ORIGINAL POST: How's journalism doing these days, you ask? Maybe I can best answer your question not so much with words as with a prolonged, larynx-shredding scream as I run witlessly out of the room.
Okay, fine, I'll try some words.
• First, the worst: Newspaper company Gannett has laid off lots of workers today, with more likely on the way. The layoffs come after a hostile takeover bid from a hedge fund subsidiary called Digital First Media. Gannett publishes 101 different newspapers, including USA Today, the Detroit Free Press, and others. Digital First already owns roughly twice that, which means the takeover, if successful, would create the largest newspaper company in the country—and the consolidation that would ensure would lead to countless unemployed journalists. This is a bad thing, and people are already losing their jobs. Earlier today, two staffers were laid off at Phoenix's daily paper, the Arizona Republic, including Pulitzer Prize winning cartoonist Steve Benson. And editors at the Indianapolis Star and Wilmington, Delaware's News Journal also announced their layoffs via Twitter. Expect more of this. [UPDATE: Poynter has a more thorough of rundown of today's cuts, and they're brutal.] In Oregon, Gannett owns Salem's Statesman Journal, the Stayton Mail, and the Silverton Appeal Tribune.
• Second, staying closer to home: Western Communications—the parent company for Bend, Oregon's daily, the Bulletin—filed for Chapter 11 bankruptcy yesterday. It owes more than $10 million to various creditors, including nearly a million to one of its newsprint suppliers. The Bulletin reports, self-referentially: "Western Communications plans to reduce debt and strengthen operations at its news organizations in Oregon and California.... Readers of The Bulletin will see changes in the coming weeks and months designed to create an economically sustainable and locally focused product." The Bulletin is Western's flagship paper, but it owns a few other papers in Oregon, including the Baker City Herald, La Grande's Observer, Brookings' Curry Coastal Pilot, and the Redmond Spokesman.
• Third, this just in: Verizon's Oath, or whatever it's called now ("Verizon Media Group," apparently), is going to cut 800 jobs, which constitutes 7 percent of its work force. The media group came about through a merger of Yahoo and AOL under the Verizon banner last year, and includes news sites like HuffPost, Engadget, Flurry, and TechCrunch.
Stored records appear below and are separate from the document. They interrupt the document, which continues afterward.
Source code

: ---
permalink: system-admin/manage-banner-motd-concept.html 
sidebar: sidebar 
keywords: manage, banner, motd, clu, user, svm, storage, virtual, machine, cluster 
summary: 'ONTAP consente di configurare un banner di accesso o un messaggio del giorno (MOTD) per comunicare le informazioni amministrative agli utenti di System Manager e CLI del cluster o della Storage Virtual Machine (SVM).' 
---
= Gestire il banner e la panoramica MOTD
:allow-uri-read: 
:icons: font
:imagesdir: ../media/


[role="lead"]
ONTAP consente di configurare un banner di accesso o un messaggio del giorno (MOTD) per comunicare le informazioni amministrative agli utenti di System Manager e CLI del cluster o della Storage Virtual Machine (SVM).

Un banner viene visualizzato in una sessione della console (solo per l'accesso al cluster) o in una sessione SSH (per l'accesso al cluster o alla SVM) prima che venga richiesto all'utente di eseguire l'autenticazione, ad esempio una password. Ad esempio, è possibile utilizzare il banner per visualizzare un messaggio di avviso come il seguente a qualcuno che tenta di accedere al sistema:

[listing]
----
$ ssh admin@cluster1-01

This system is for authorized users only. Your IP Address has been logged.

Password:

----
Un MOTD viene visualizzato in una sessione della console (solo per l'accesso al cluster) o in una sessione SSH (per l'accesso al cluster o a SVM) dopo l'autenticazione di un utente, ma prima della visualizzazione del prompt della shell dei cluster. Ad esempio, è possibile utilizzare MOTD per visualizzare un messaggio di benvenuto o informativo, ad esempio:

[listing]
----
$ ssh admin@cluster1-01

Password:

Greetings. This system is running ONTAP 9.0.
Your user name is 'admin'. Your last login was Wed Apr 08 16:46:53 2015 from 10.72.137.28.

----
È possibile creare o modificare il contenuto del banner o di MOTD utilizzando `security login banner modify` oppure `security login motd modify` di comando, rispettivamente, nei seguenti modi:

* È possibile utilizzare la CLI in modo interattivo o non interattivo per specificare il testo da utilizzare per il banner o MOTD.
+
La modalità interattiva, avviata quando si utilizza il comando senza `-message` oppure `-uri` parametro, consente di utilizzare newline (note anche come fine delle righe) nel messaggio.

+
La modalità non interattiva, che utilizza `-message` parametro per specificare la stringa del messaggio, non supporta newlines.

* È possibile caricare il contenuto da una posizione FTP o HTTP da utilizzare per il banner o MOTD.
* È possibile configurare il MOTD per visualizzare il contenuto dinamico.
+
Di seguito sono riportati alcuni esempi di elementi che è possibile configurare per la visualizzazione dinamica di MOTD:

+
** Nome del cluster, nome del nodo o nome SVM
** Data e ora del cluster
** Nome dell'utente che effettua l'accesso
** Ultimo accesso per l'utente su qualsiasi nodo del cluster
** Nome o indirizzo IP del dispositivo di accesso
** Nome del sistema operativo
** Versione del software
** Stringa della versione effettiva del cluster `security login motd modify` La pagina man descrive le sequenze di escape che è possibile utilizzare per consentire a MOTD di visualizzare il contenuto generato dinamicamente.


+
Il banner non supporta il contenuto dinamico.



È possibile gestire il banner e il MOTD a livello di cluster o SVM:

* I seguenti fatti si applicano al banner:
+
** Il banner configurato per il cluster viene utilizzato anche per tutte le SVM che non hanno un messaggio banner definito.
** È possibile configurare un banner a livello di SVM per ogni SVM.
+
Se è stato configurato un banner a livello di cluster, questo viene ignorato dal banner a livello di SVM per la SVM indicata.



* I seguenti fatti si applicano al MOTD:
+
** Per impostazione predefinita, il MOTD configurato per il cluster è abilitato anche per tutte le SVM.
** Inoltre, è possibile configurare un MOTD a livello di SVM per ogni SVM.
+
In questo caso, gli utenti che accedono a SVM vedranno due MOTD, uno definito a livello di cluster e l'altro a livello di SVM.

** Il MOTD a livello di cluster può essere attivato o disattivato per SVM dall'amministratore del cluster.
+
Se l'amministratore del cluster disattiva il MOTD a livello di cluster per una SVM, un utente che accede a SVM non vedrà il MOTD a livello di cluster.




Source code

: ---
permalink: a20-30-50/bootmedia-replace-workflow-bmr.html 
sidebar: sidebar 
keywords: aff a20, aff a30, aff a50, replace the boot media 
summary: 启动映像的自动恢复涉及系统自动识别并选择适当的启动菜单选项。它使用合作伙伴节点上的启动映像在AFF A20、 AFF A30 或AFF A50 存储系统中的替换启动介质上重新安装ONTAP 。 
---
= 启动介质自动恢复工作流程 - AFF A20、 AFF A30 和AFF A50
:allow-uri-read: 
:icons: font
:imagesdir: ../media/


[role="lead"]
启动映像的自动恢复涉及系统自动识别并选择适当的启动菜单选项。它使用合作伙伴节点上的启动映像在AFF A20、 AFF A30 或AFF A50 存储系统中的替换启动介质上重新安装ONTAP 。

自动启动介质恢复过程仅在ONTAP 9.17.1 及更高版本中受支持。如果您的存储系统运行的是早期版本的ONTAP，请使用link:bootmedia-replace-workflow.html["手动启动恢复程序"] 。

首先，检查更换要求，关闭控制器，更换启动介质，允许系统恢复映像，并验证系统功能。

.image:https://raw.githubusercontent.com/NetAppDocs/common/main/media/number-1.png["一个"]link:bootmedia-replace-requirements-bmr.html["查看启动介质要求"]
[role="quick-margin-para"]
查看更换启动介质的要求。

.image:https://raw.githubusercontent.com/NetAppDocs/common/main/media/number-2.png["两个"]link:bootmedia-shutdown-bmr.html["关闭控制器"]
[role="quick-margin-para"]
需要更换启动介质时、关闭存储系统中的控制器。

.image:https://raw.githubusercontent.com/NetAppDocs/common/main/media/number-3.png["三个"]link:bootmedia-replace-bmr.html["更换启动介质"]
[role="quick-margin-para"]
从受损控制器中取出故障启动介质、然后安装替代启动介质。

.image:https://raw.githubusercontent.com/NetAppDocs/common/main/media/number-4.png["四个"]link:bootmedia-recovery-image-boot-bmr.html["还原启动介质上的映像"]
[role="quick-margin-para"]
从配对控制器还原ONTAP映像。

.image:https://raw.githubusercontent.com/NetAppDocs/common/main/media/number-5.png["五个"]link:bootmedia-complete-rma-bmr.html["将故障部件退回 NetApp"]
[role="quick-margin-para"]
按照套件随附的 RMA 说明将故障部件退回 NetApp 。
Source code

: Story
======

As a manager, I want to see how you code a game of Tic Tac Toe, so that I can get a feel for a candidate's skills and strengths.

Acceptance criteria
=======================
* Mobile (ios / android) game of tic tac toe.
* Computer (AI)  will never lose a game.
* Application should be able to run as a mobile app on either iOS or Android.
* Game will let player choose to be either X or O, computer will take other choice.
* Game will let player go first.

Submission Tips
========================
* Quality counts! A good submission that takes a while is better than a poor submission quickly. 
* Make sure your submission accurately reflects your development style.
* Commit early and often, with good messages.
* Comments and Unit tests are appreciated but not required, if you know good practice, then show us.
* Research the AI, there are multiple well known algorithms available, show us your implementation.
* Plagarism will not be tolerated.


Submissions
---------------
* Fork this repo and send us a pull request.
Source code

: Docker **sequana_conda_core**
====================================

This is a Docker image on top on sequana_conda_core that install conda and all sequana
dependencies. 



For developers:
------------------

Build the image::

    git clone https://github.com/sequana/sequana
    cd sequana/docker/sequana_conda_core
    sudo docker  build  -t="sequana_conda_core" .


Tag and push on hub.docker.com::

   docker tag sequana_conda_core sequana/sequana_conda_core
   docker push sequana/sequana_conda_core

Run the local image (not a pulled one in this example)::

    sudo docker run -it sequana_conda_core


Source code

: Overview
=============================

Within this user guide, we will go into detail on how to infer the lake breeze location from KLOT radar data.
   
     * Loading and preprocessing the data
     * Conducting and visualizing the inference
• Last: Condé Nast announced it will be putting all of its publications behind a paywall. Some of them are already there, like Vanity Fair, the New Yorker, and Wired, each of which give you access to a few free articles per month before making you pony up. (Unless you delete those cookies in your web browser, of course.) But other Condé Nast properties will follow suit, including Teen Vogue, GQ, and—most interestingly—Pitchfork. The music news and review site was once, briefly, the gold standard for online music media, and while its trendsetting days are long passed, Pitchfork's transition to a paid site will mark the definitive end of an era. Perhaps not so coincidentally, Pitchfork's founder Ryan Schreiber left the company he founded last week.